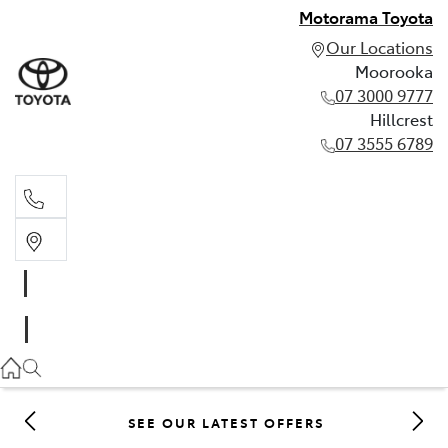
Motorama Toyota
Our Locations
Moorooka
07 3000 9777
Hillcrest
07 3555 6789
Moorooka
07 3000 9777
Hillcrest
07 3555 6789
SEE OUR LATEST OFFERS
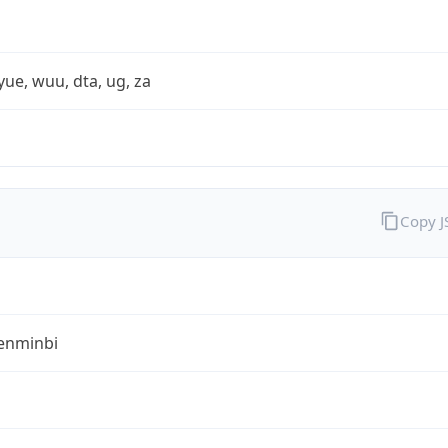
yue, wuu, dta, ug, za
Copy 
enminbi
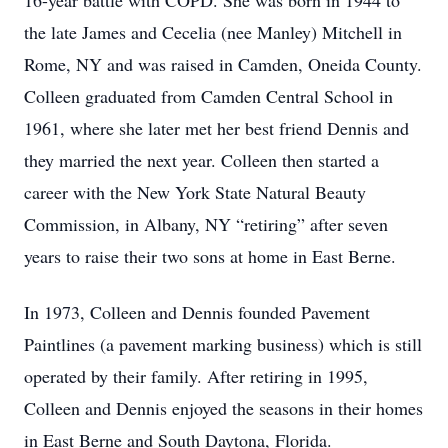
16-year battle with COPD. She was born in 1944 to
the late James and Cecelia (nee Manley) Mitchell in
Rome, NY and was raised in Camden, Oneida County.
Colleen graduated from Camden Central School in
1961, where she later met her best friend Dennis and
they married the next year. Colleen then started a
career with the New York State Natural Beauty
Commission, in Albany, NY “retiring” after seven
years to raise their two sons at home in East Berne.
In 1973, Colleen and Dennis founded Pavement
Paintlines (a pavement marking business) which is still
operated by their family. After retiring in 1995,
Colleen and Dennis enjoyed the seasons in their homes
in East Berne and South Daytona, Florida.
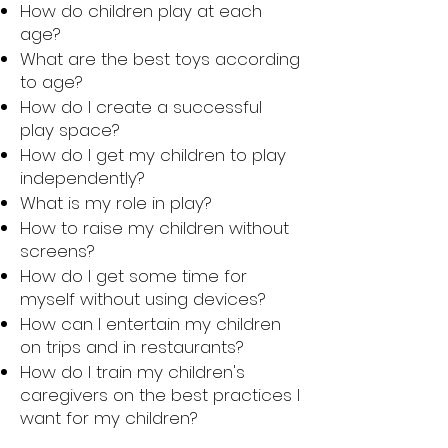
How do children play at each
age?
What are the best toys according
to age?
How do I create a successful
play space?
How do I get my children to play
independently?
What is my role in play?
How to raise my children without
screens?
How do I get some time for
myself without using devices?
How can I entertain my children
on trips and in restaurants?
How do I train my children's
caregivers on the best practices I
want for my children?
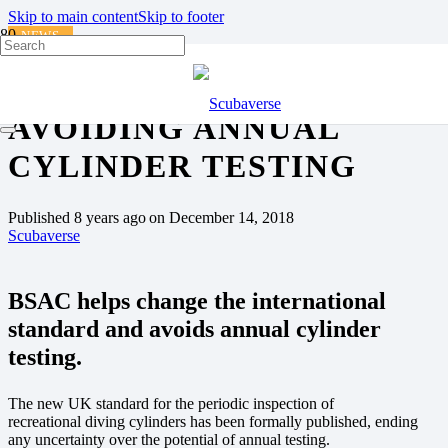
Skip to main content
Skip to footer
NEWS
BSAC INFLUENTIAL IN
AVOIDING ANNUAL
CYLINDER TESTING
Published
8 years ago
on
December 14, 2018
Scubaverse
BSAC helps change the international
standard and avoids annual cylinder
testing.
The new UK standard for the periodic inspection of
recreational diving cylinders has been formally published, ending
any uncertainty over the potential of annual testing.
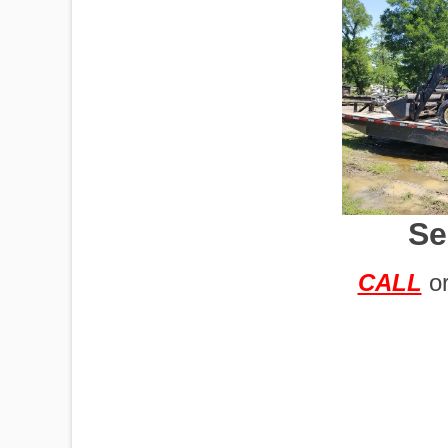
IMPLEMENTS
OFFICES
Se
OILFIELD
CALL
o
OIL RIGS
PORTABLE
BUILDING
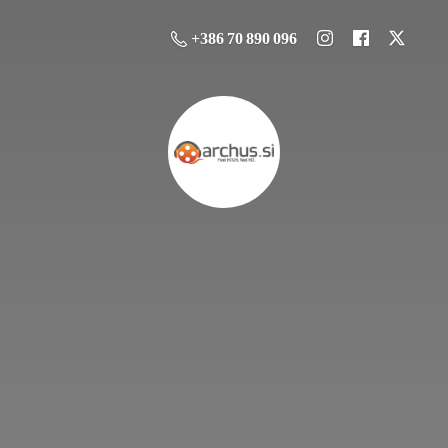
+386 70 890 096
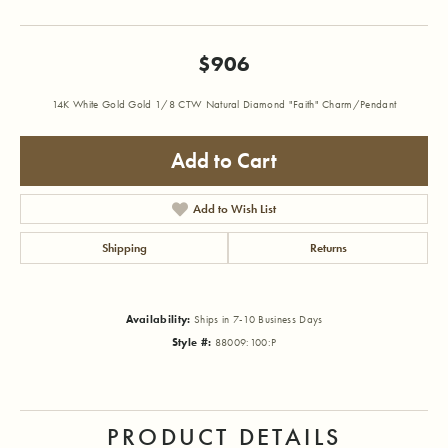
$906
14K White Gold Gold 1/8 CTW Natural Diamond "Faith" Charm/Pendant
Add to Cart
Add to Wish List
Shipping
Returns
Availability:
Ships in 7-10 Business Days
Style #:
88009:100:P
PRODUCT DETAILS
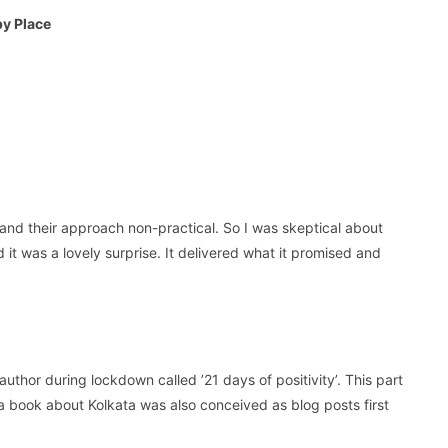
py Place
and their approach non-practical. So I was skeptical about
 it was a lovely surprise. It delivered what it promised and
uthor during lockdown called ’21 days of positivity’. This part
a book about Kolkata was also conceived as blog posts first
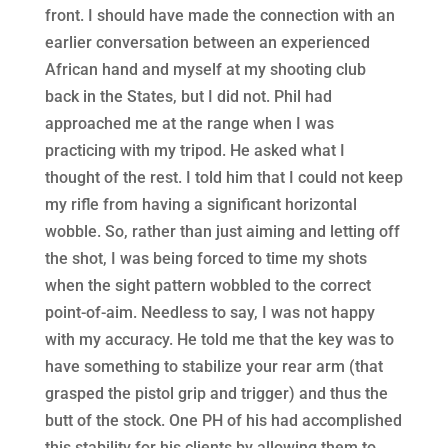
front. I should have made the connection with an
earlier conversation between an experienced
African hand and myself at my shooting club
back in the States, but I did not. Phil had
approached me at the range when I was
practicing with my tripod. He asked what I
thought of the rest. I told him that I could not keep
my rifle from having a significant horizontal
wobble. So, rather than just aiming and letting off
the shot, I was being forced to time my shots
when the sight pattern wobbled to the correct
point-of-aim. Needless to say, I was not happy
with my accuracy. He told me that the key was to
have something to stabilize your rear arm (that
grasped the pistol grip and trigger) and thus the
butt of the stock. One PH of his had accomplished
this stability for his clients by allowing them to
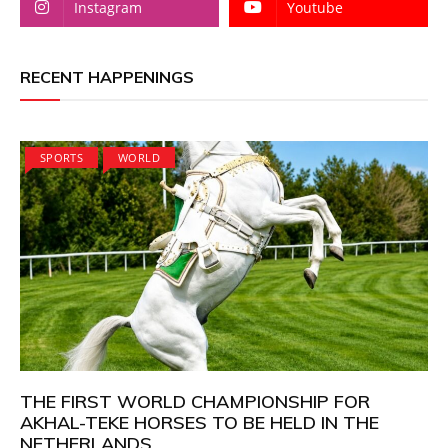
Instagram
Youtube
RECENT HAPPENINGS
SPORTS
WORLD
THE FIRST WORLD CHAMPIONSHIP FOR
AKHAL-TEKE HORSES TO BE HELD IN THE
NETHERLANDS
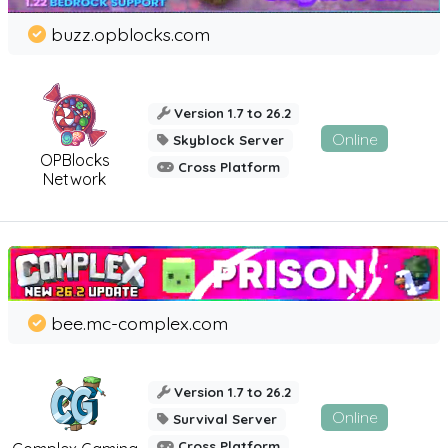
buzz.opblocks.com
Version 1.7 to 26.2
Online
Skyblock Server
OPBlocks
Cross Platform
Network
bee.mc-complex.com
Version 1.7 to 26.2
Online
Survival Server
Cross Platform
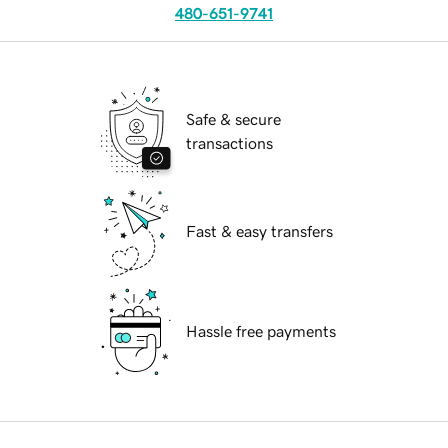
480-651-9741
Safe & secure
transactions
Fast & easy transfers
Hassle free payments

- HOW TO COMPLETE THIS TASK
Write out the records above exactly as they stand, leaving out every picture.

- OUTPUT FOR THIS EXERCISE
Motorama Toyota
Our Locations
Moorooka
07 3000 9777
Hillcrest
07 3555 6789
Moorooka
07 3000 9777
Hillcrest
07 3555 6789
SEE OUR LATEST OFFERS
yue, wuu, dta, ug, za
Copy 
enminbi
16-year battle with COPD. She was born in 1944 to
the late James and Cecelia (nee Manley) Mitchell in
Rome, NY and was raised in Camden, Oneida County.
Colleen graduated from Camden Central School in
1961, where she later met her best friend Dennis and
they married the next year. Colleen then started a
career with the New York State Natural Beauty
Commission, in Albany, NY “retiring” after seven
years to raise their two sons at home in East Berne.
In 1973, Colleen and Dennis founded Pavement
Paintlines (a pavement marking business) which is still
operated by their family. After retiring in 1995,
Colleen and Dennis enjoyed the seasons in their homes
in East Berne and South Daytona, Florida.
How do children play at each
age?
What are the best toys according
to age?
How do I create a successful
play space?
How do I get my children to play
independently?
What is my role in play?
How to raise my children without
screens?
How do I get some time for
myself without using devices?
How can I entertain my children
on trips and in restaurants?
How do I train my children's
caregivers on the best practices I
want for my children?
Skip to main content
Skip to footer
NEWS
BSAC INFLUENTIAL IN
AVOIDING ANNUAL
CYLINDER TESTING
Published
8 years ago
on
December 14, 2018
Scubaverse
BSAC helps change the international
standard and avoids annual cylinder
testing.
The new UK standard for the periodic inspection of
recreational diving cylinders has been formally published, ending
any uncertainty over the potential of annual testing.
IMPLEMENTS
OFFICES
Se
OILFIELD
CALL
o
OIL RIGS
PORTABLE
BUILDING
+386 70 890 096
$906
14K White Gold Gold 1/8 CTW Natural Diamond "Faith" Charm/Pendant
Add to Cart
Add to Wish List
Shipping
Returns
Availability:
Ships in 7-10 Business Days
Style #:
88009:100:P
PRODUCT DETAILS
py Place
and their approach non-practical. So I was skeptical about
 it was a lovely surprise. It delivered what it promised and
uthor during lockdown called ’21 days of positivity’. This part
a book about Kolkata was also conceived as blog posts first
front. I should have made the connection with an
earlier conversation between an experienced
African hand and myself at my shooting club
back in the States, but I did not. Phil had
approached me at the range when I was
practicing with my tripod. He asked what I
thought of the rest. I told him that I could not keep
my rifle from having a significant horizontal
wobble. So, rather than just aiming and letting off
the shot, I was being forced to time my shots
when the sight pattern wobbled to the correct
point-of-aim. Needless to say, I was not happy
with my accuracy. He told me that the key was to
have something to stabilize your rear arm (that
grasped the pistol grip and trigger) and thus the
butt of the stock. One PH of his had accomplished
this stability for his clients by allowing them to
Instagram
Youtube
RECENT HAPPENINGS
SPORTS
WORLD
THE FIRST WORLD CHAMPIONSHIP FOR
AKHAL-TEKE HORSES TO BE HELD IN THE
NETHERLANDS
buzz.opblocks.com
Version 1.7 to 26.2
Online
Skyblock Server
OPBlocks
Cross Platform
Network
bee.mc-complex.com
Version 1.7 to 26.2
Online
Survival Server
Cross Platform
480-651-9741
Safe & secure
transactions
Fast & easy transfers
Hassle free payments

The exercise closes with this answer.